Louisiana Gov. John Bel Edwards (D) this week vetoed a bill passed by the state’s Republican-dominated legislature that would have allowed residents to carry a concealed handgun without obtaining a state-issued license or training.
The bill states that any individual 18 years of age and older and who is not barred from owning a firearm under any other state or federal law “shall not be required to possess a valid concealed handgun permit issued by the state of Louisiana [to] carry a concealed handgun in the state.”
The legislation, introduced by GOP state Sen.

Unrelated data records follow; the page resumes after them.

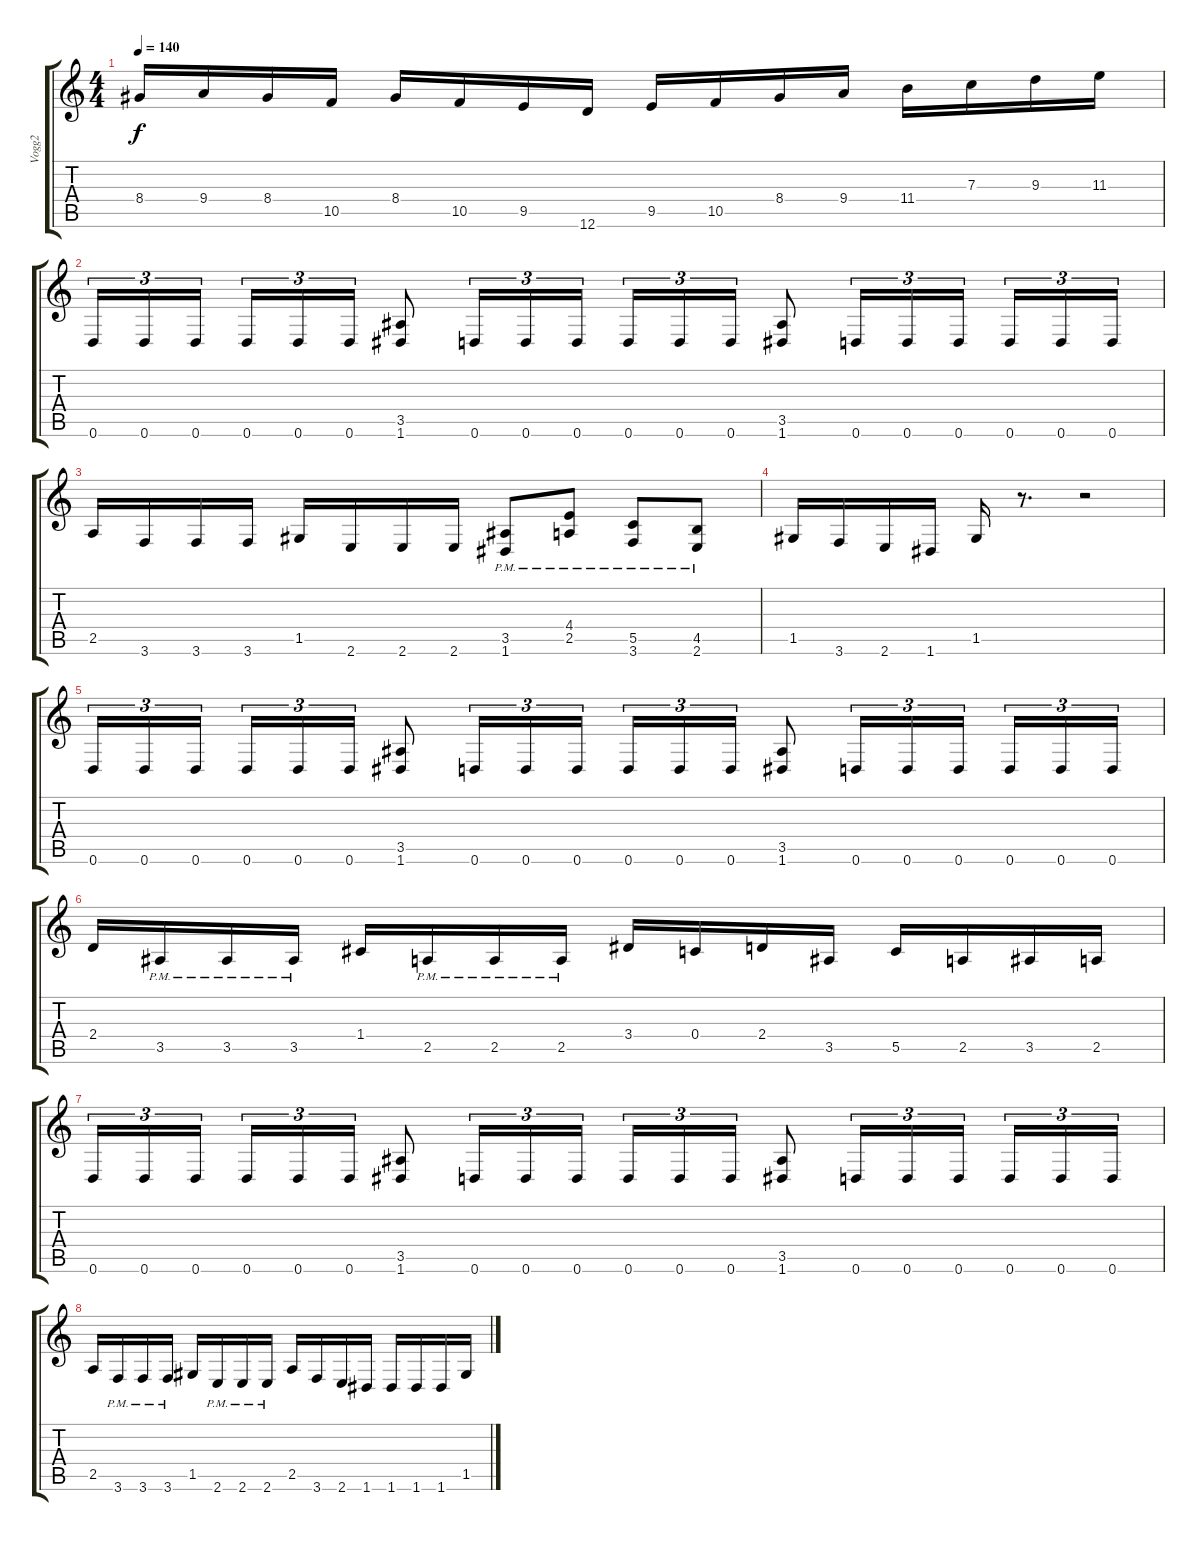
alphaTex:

\track ("Vogg2" "Vogg2") {instrument distortionguitar}
\staff {score tabs}
\tuning (D4 A3 F3 C3 G2 D2) {hide}
\ts (4 4)
\tempo 140
\clef g2
\ks c
8.4.16{dy f} 9.4.16 8.4.16 10.5.16 8.4.16 10.5.16 9.5.16 12.6.16 9.5.16 10.5.16 8.4.16 9.4.16 11.4.16 7.3.16 9.3.16 11.3.16 |
0.6.16{tu (3 2)} 0.6.16{tu (3 2)} 0.6.16{tu (3 2)} 0.6.16{tu (3 2)} 0.6.16{tu (3 2)} 0.6.16{tu (3 2)} (3.5 1.6).8 0.6.16{tu (3 2)} 0.6.16{tu (3 2)} 0.6.16{tu (3 2)} 0.6.16{tu (3 2)} 0.6.16{tu (3 2)} 0.6.16{tu (3 2)} (3.5 1.6).8 0.6.16{tu (3 2)} 0.6.16{tu (3 2)} 0.6.16{tu (3 2)} 0.6.16{tu (3 2)} 0.6.16{tu (3 2)} 0.6.16{tu (3 2)} |
2.5.16 3.6.16 3.6.16 3.6.16 1.5.16 2.6.16 2.6.16 2.6.16 (3.5{pm} 1.6{pm}).8 (4.4{pm} 2.5{pm}).8 (5.5{pm} 3.6{pm}).8 (4.5{pm} 2.6{pm}).8 |
1.5.16 3.6.16 2.6.16 1.6.16 1.5.16 r.8{d} r.2 |
0.6.16{tu (3 2)} 0.6.16{tu (3 2)} 0.6.16{tu (3 2)} 0.6.16{tu (3 2)} 0.6.16{tu (3 2)} 0.6.16{tu (3 2)} (3.5 1.6).8 0.6.16{tu (3 2)} 0.6.16{tu (3 2)} 0.6.16{tu (3 2)} 0.6.16{tu (3 2)} 0.6.16{tu (3 2)} 0.6.16{tu (3 2)} (3.5 1.6).8 0.6.16{tu (3 2)} 0.6.16{tu (3 2)} 0.6.16{tu (3 2)} 0.6.16{tu (3 2)} 0.6.16{tu (3 2)} 0.6.16{tu (3 2)} |
2.4.16 3.5{pm}.16 3.5{pm}.16 3.5{pm}.16 1.4.16 2.5{pm}.16 2.5{pm}.16 2.5{pm}.16 3.4.16 0.4.16 2.4.16 3.5.16 5.5.16 2.5.16 3.5.16 2.5.16 |
0.6.16{tu (3 2)} 0.6.16{tu (3 2)} 0.6.16{tu (3 2)} 0.6.16{tu (3 2)} 0.6.16{tu (3 2)} 0.6.16{tu (3 2)} (3.5 1.6).8 0.6.16{tu (3 2)} 0.6.16{tu (3 2)} 0.6.16{tu (3 2)} 0.6.16{tu (3 2)} 0.6.16{tu (3 2)} 0.6.16{tu (3 2)} (3.5 1.6).8 0.6.16{tu (3 2)} 0.6.16{tu (3 2)} 0.6.16{tu (3 2)} 0.6.16{tu (3 2)} 0.6.16{tu (3 2)} 0.6.16{tu (3 2)} |
2.5.16 3.6{pm}.16 3.6{pm}.16 3.6{pm}.16 1.5.16 2.6{pm}.16 2.6{pm}.16 2.6{pm}.16 2.5.16 3.6.16 2.6.16 1.6.16 1.6.16 1.6.16 1.6.16 1.5.16
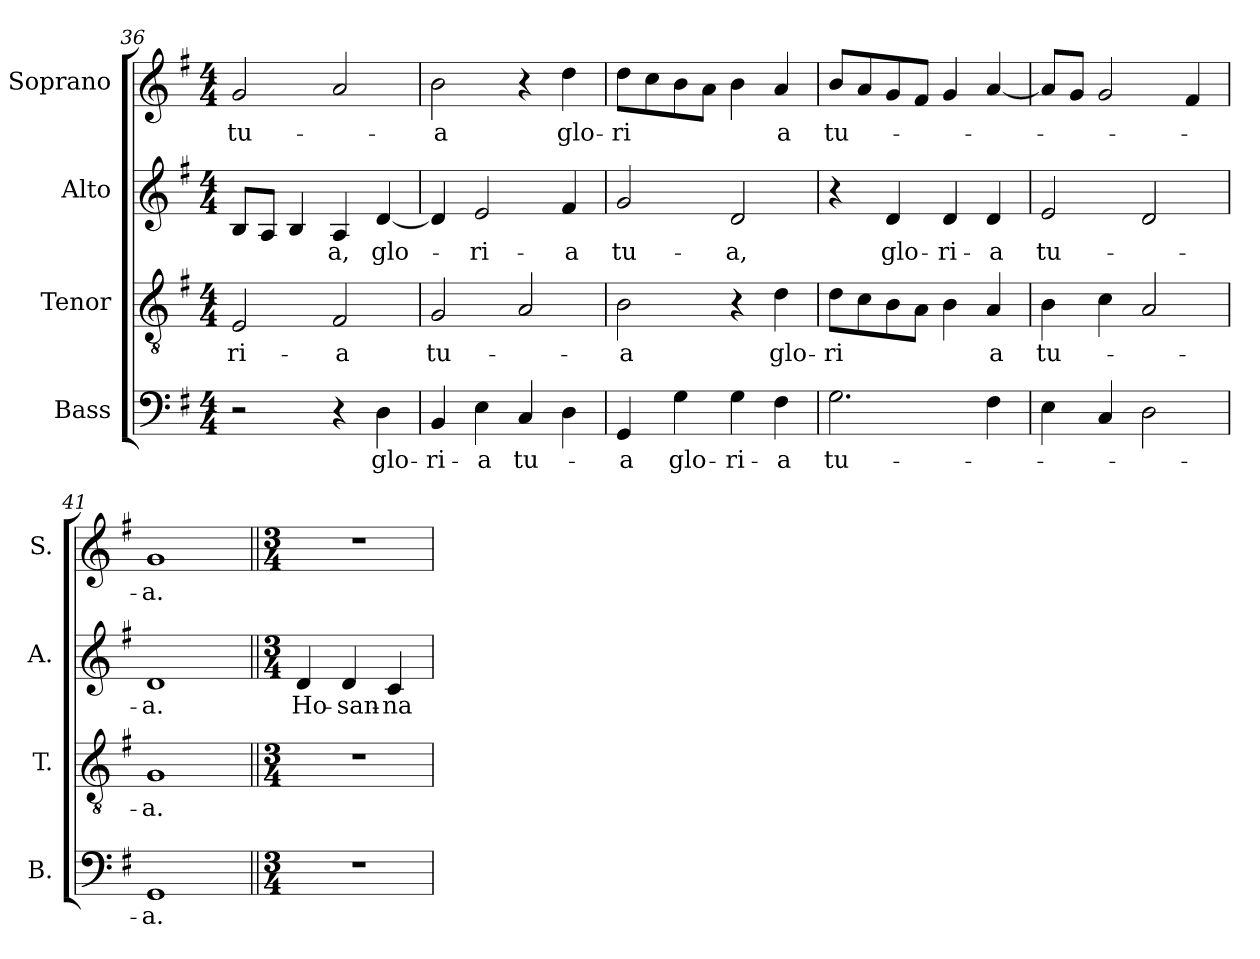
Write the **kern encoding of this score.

**kern	**text	**kern	**text	**kern	**text	**kern	**text
*part4	*part4	*part3	*part3	*part2	*part2	*part1	*part1
*staff4	*staff4	*staff3	*staff3	*staff2	*staff2	*staff1	*staff1
*I"Bass	*	*I"Tenor	*	*I"Alto	*	*I"Soprano	*
*I'B.	*	*I'T.	*	*I'A.	*	*I'S.	*
!!LO:PB:g=z
*clefF4	*	*clefGv2	*	*clefG2	*	*clefG2	*
*	*	*ITrd7c12	*	*	*	*	*
*k[f#]	*	*k[f#]	*	*k[f#]	*	*k[f#]	*
*G:	*	*G:	*	*G:	*	*G:	*
*M4/4	*	*M4/4	*	*M4/4	*	*M4/4	*
=36	=36	=36	=36	=36	=36	=36	=36
!	!	!	!LO:LY:b:color=#000000	!	!	!	!
!	!	!	!	!	!	!	!LO:LY:b:color=#000000
2r	.	2EEi/	-ri-	8Bi/L	.	2gi/	tu-
.	.	.	.	8Ai/J	.	.	.
.	.	.	.	4Bi/	.	.	.
!	!	!	!LO:LY:b:color=#000000	!	!	!	!
!	!	!	!	!	!LO:LY:b:color=#000000	!	!
4r	.	2FF#i/	-a	4Ai/	-a,	2ai/	.
!	!LO:LY:b:color=#000000	!	!	!	!	!	!
!	!	!	!	!	!LO:LY:b:color=#000000	!	!
4Di\	glo-	.	.	[4di/	glo-	.	.
=37	=37	=37	=37	=37	=37	=37	=37
!	!LO:LY:b:color=#000000	!	!	!	!	!	!
!	!	!	!LO:LY:b:color=#000000	!	!	!	!
!	!	!	!	!	!	!	!LO:LY:b:color=#000000
4BBi/	-ri-	2GGi/	tu-	4di/]	.	2bi\	-a
!	!LO:LY:b:color=#000000	!	!	!	!	!	!
!	!	!	!	!	!LO:LY:b:color=#000000	!	!
4Ei\	-a	.	.	2ei/	-ri-	.	.
!	!LO:LY:b:color=#000000	!	!	!	!	!	!
4Ci/	tu-	2AAi/	.	.	.	4r	.
!	!	!	!	!	!LO:LY:b:color=#000000	!	!
!	!	!	!	!	!	!	!LO:LY:b:color=#000000
4Di\	.	.	.	4f#i/	-a	4ddi\	glo-
=38	=38	=38	=38	=38	=38	=38	=38
!	!LO:LY:b:color=#000000	!	!	!	!	!	!
!	!	!	!LO:LY:b:color=#000000	!	!	!	!
!	!	!	!	!	!LO:LY:b:color=#000000	!	!
!	!	!	!	!	!	!	!LO:LY:b:color=#000000
4GGi/	-a	2BBi\	-a	2gi/	tu-	8ddi\L	-ri
.	.	.	.	.	.	8cci\	.
!	!LO:LY:b:color=#000000	!	!	!	!	!	!
4Gi\	glo-	.	.	.	.	8bi\	.
.	.	.	.	.	.	8ai\J	.
!	!LO:LY:b:color=#000000	!	!	!	!	!	!
!	!	!	!	!	!LO:LY:b:color=#000000	!	!
4Gi\	-ri-	4r	.	2di/	-a,	4bi\	.
!	!LO:LY:b:color=#000000	!	!	!	!	!	!
!	!	!	!LO:LY:b:color=#000000	!	!	!	!
!	!	!	!	!	!	!	!LO:LY:b:color=#000000
4F#i\	-a	4Di\	glo-	.	.	4ai/	a
=39	=39	=39	=39	=39	=39	=39	=39
!	!LO:LY:b:color=#000000	!	!	!	!	!	!
!	!	!	!LO:LY:b:color=#000000	!	!	!	!
!	!	!	!	!	!	!	!LO:LY:b:color=#000000
2.Gi\	tu-	8Di\L	-ri	4r	.	8bi/L	tu-
.	.	8Ci\	.	.	.	8ai/	.
!	!	!	!	!	!LO:LY:b:color=#000000	!	!
.	.	8BBi\	.	4di/	glo-	8gi/	.
.	.	8AAi\J	.	.	.	8f#i/J	.
!	!	!	!	!	!LO:LY:b:color=#000000	!	!
.	.	4BBi\	.	4di/	-ri-	4gi/	.
!	!	!	!LO:LY:b:color=#000000	!	!	!	!
!	!	!	!	!	!LO:LY:b:color=#000000	!	!
4F#i\	.	4AAi/	a	4di/	-a	[4ai/	.
=40	=40	=40	=40	=40	=40	=40	=40
!	!	!	!LO:LY:b:color=#000000	!	!	!	!
!	!	!	!	!	!LO:LY:b:color=#000000	!	!
4Ei\	.	4BBi\	tu-	2ei/	tu-	8ai/L]	.
.	.	.	.	.	.	8gi/J	.
4Ci/	.	4Ci\	.	.	.	2gi/	.
2Di\	.	2AAi/	.	2di/	.	.	.
.	.	.	.	.	.	4f#i/	.
=41	=41	=41	=41	=41	=41	=41	=41
!	!LO:LY:b:color=#000000	!	!	!	!	!	!
!	!	!	!LO:LY:b:color=#000000	!	!	!	!
!	!	!	!	!	!LO:LY:b:color=#000000	!	!
!	!	!	!	!	!	!	!LO:LY:b:color=#000000
1GGi	-a.	1GGi	-a.	1di	-a.	1gi	-a.
!!LO:LB:g=z
=42||	=42||	=42||	=42||	=42||	=42||	=42||	=42||
*M3/4	*	*M3/4	*	*M3/4	*	*M3/4	*
!LO:N:vis=1	!	!LO:N:vis=1	!	!	!	!	!
!	!	!	!	!	!LO:LY:b:color=#000000	!LO:N:vis=1	!
2.r	.	2.r	.	4di/	Ho-	2.r	.
!	!	!	!	!	!LO:LY:b:color=#000000	!	!
.	.	.	.	4di/	-san-	.	.
!	!	!	!	!	!LO:LY:b:color=#000000	!	!
.	.	.	.	4ci/	-na	.	.
=	=	=	=	=	=	=	=
*-	*-	*-	*-	*-	*-	*-	*-
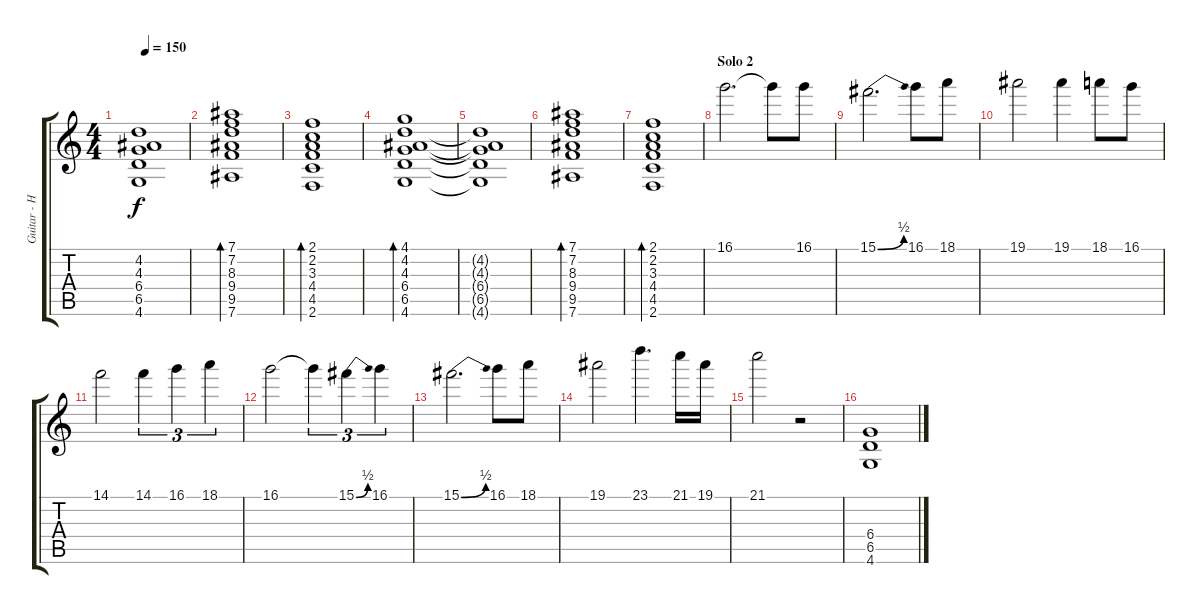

Jay Morris, also mandates the creation of a 60-minute online concealed handgun safety course to be offered for free to Louisiana residents, though the training would not be required to carry a concealed handgun.
While the bill received strong support by both chambers of the state legislature, Edwards said in a statement announcing his veto of the legislation that while he is “a strong supporter of the Second Amendment, and an enthusiastic outdoorsman and hunter,” he “simply cannot support carrying a concealed carry firearm without proper education and safety training.”
“I believe the majority of Louisianans agree with me,” he added.
“Our current system strikes the right balance of ensuring that people can bear arms while also keeping reasonable permitting and training processes in place,” the Democratic governor continued. “It is a matter of basic public safety and numerous law enforcement leaders across the state opposed the bill for this reason, especially as it relates to the enhanced risk posed to their officers.”
Edwards went on to say that “it is not too much to ask that a person who wishes to carry a concealed weapon in public be required to attend basic marksmanship and safety training so they understand the regulations associated with such an action.”
The veto from Edwards, the only Democratic governor in the Deep South, comes as states like Texas and Mississippi have been able to implement expanded concealed carry laws with the support of Republican governors.
Morris said in a statement to USA Today Network on Friday that he was not surprised by the veto from Edwards, adding “the governor has been clear all along.”
"But I’m still disappointed,” he added. “This bill is for law-abiding and freedom-loving citizens.
"The people of Louisiana want it and hopefully we will join our neighbors, like Texas and Mississippi, and pass constitutional carry with or without the Governor’s signature,” the Republican state lawmaker said.
Louisiana Republican House Speaker Clay Schexnayder said this week that he would support holding a veto override session after Edwards also vetoed a bill seeking to prohibit transgender girls and women from participating in sports that align with their gender identity.